# Gel cup clones



## Budders Keeper (May 1, 2009)

Here we go!












*1)gel cup w/2 clones*
*2)left to right..purple kush,sensistar X G-13(2wks flower),grapes*
*3)seal the deal*
*4)last chop:hubba: *

*Hello der all,  I was inspired to try these by a thread here.  Says just cut it and put it in, up to 3 per cup.  I did 2, one scarified and one not just for fun.  I couldn't help but trim leaves and at the last minute decided to use a dome as well...just to increase the odds,i guess.  *
*  I can tell I'm gonna like these just cause I can see the stem root(like a bubble cloner).  This is also why I scar'd one and not the other as I can watch day by day the difference.  *
*   I cloned the one 2wks in flower so I can watch the difference between clones not taken from a mother in veg.*
*  If anyone is curious, I've also been inspired by this site to start some new stock(in the coco pots)...2big bud, 3 hashplant, and 3 bubblegum *
*  OK, my head hurts after all that, I'll be returning after these messages.:bolt: :bong2: :bong2: :bong2: *


----------



## Dankerz (May 1, 2009)

*im sending you sum green mojo to get them rooted in 7-9 dayz* :joint:


----------



## Budders Keeper (May 1, 2009)

Dankerz said:
			
		

> *im sending you sum green mojo to get them rooted in 7-9 dayz* :joint:


Why, thank you Dankerz, we shall see .

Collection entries

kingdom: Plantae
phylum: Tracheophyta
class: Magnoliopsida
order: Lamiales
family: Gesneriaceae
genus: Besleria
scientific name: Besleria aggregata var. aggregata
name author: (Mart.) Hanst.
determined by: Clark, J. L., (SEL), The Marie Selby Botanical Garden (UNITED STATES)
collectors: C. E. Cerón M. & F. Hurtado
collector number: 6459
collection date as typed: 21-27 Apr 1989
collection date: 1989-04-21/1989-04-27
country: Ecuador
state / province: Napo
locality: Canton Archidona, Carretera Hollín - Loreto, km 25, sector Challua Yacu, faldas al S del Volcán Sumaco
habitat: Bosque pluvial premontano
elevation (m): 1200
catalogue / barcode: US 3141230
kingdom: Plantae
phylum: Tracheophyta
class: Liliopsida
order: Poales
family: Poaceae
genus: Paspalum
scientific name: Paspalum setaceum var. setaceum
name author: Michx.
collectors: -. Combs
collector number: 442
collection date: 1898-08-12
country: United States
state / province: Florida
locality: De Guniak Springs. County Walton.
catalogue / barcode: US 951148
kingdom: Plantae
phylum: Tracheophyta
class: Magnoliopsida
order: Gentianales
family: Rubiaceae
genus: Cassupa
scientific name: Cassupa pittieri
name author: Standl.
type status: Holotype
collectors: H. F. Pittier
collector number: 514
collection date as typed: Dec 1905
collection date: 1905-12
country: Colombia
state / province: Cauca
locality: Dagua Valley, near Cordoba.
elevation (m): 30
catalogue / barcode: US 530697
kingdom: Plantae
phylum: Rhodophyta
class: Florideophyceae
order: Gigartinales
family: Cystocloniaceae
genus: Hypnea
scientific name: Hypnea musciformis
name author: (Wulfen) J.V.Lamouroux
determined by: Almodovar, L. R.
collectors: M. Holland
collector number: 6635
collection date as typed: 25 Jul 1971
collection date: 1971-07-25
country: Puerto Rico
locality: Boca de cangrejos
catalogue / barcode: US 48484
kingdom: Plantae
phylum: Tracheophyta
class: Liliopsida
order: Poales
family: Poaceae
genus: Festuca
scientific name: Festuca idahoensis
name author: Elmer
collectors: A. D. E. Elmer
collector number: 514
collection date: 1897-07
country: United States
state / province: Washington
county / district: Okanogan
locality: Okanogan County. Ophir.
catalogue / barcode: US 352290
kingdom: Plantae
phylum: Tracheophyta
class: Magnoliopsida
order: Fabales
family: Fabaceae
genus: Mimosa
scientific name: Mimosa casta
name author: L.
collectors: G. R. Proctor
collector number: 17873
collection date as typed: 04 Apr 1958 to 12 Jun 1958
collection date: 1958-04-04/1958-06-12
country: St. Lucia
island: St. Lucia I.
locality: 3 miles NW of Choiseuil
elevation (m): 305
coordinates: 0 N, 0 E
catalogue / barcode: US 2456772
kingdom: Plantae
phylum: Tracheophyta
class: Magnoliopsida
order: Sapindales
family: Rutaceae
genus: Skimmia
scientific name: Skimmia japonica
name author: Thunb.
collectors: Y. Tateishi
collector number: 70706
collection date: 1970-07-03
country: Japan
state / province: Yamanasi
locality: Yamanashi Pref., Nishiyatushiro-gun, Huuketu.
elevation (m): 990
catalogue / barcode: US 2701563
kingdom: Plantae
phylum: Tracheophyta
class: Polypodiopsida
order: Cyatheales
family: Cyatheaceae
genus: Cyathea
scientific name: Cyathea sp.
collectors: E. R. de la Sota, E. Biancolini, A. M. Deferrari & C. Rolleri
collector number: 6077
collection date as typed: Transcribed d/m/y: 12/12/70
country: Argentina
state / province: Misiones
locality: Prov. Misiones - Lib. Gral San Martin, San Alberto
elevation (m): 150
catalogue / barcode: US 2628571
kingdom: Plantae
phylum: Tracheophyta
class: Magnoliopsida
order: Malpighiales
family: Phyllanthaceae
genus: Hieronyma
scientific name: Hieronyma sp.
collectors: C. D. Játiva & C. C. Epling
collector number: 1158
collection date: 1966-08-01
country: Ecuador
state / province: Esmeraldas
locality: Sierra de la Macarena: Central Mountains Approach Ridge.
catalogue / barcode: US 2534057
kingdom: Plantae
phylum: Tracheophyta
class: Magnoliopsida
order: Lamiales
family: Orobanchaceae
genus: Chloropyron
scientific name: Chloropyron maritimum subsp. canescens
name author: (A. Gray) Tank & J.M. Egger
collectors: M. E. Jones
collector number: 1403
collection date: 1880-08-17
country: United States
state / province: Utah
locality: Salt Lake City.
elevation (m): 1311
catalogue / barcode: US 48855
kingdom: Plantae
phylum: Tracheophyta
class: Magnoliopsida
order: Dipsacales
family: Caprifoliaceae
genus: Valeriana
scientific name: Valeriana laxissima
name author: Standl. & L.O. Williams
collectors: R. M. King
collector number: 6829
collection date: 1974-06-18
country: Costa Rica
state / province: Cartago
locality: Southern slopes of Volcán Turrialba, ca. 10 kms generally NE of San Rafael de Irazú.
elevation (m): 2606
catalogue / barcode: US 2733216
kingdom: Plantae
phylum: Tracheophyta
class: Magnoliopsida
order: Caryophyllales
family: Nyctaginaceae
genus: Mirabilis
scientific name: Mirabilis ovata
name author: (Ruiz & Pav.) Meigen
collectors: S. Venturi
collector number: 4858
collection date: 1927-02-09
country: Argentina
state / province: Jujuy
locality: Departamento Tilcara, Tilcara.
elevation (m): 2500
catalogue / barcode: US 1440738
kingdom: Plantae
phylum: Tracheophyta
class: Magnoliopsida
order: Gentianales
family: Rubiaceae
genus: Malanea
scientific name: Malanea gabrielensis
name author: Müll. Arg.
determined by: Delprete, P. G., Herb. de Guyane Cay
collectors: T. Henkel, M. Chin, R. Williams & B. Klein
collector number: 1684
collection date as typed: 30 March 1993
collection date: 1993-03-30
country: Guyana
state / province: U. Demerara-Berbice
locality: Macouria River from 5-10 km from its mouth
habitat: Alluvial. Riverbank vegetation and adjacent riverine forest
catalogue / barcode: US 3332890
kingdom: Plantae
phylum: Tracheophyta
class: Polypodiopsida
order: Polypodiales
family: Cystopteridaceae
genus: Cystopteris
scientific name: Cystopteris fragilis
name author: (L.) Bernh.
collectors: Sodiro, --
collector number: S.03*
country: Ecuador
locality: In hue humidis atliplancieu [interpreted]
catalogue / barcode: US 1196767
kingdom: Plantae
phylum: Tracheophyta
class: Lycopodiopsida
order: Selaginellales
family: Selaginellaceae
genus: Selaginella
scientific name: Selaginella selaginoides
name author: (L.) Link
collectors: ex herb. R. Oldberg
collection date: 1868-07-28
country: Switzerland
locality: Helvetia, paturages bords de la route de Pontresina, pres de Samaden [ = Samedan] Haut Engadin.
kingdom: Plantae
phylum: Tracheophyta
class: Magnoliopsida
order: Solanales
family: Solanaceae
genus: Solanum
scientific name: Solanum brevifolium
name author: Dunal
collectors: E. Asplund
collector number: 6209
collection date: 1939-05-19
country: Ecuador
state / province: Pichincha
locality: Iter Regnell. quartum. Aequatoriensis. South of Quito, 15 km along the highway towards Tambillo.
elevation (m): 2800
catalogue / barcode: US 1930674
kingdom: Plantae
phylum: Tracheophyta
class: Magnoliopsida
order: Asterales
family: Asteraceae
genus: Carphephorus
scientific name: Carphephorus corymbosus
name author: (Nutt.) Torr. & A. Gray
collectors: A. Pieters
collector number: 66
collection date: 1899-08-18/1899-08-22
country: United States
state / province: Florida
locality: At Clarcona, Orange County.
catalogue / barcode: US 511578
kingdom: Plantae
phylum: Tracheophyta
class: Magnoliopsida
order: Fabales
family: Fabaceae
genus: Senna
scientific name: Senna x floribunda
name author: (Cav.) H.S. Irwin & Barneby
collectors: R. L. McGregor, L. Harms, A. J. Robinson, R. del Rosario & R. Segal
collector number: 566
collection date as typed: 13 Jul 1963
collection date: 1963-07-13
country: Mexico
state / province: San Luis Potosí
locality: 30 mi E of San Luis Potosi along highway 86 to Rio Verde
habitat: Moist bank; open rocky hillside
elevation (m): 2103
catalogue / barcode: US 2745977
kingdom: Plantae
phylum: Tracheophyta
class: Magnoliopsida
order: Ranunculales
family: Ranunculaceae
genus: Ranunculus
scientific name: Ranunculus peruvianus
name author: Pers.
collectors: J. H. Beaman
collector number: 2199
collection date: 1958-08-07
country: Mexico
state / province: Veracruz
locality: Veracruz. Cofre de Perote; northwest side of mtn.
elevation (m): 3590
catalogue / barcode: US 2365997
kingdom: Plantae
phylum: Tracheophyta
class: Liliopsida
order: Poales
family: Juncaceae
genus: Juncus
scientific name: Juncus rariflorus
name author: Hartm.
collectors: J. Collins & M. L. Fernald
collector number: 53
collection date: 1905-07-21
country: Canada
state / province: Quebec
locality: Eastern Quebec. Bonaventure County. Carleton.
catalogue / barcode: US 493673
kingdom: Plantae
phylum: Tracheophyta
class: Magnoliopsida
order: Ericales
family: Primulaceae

▶ **THE TASKS**:
1. From the gel cup clones thread, list the strains started as new stock in coco pots and how many of each.
2. Write the next post in the gel cup clones thread, following Budders Keeper's reply to Dankerz.

▶ **THE ANSWERS**:
1.
- Big bud: 2
- Hashplant: 3
- Bubblegum: 3

2.
One thing I didn't mention is that I was concerned about support of the clone with no real medium. The gel is plenty thick to hold them good and sturdy while they do there thing. I've decided to take only one clone out of each cup to plant, leaving the others til they show signs of dying before transplanting. The "instructions" say you can leave in there till ready to plant...we'll just see how long that can be. I'm thinking it may be a good strain saver if your limited on space . Oh yeah...you'all like pics


----------



## Budders Keeper (May 2, 2009)

18 hours and standing tall...of course, it is morning.


----------



## chinaman (May 2, 2009)

looks very cool man never seen this before..of course i do live way up in the middle of nowhere lol will b watchin 


good day


----------



## Budders Keeper (May 3, 2009)

Hello chinaman:48:  Thanks for stopping by.  I never even heard of this until about 3 wks ago at OSH I saw them. Was able to resist the first time I saw them until I saw a thread by nvthis(Thanks nvthis for getting me on this:cool2: ) about a similar product.


----------



## chinaman (May 3, 2009)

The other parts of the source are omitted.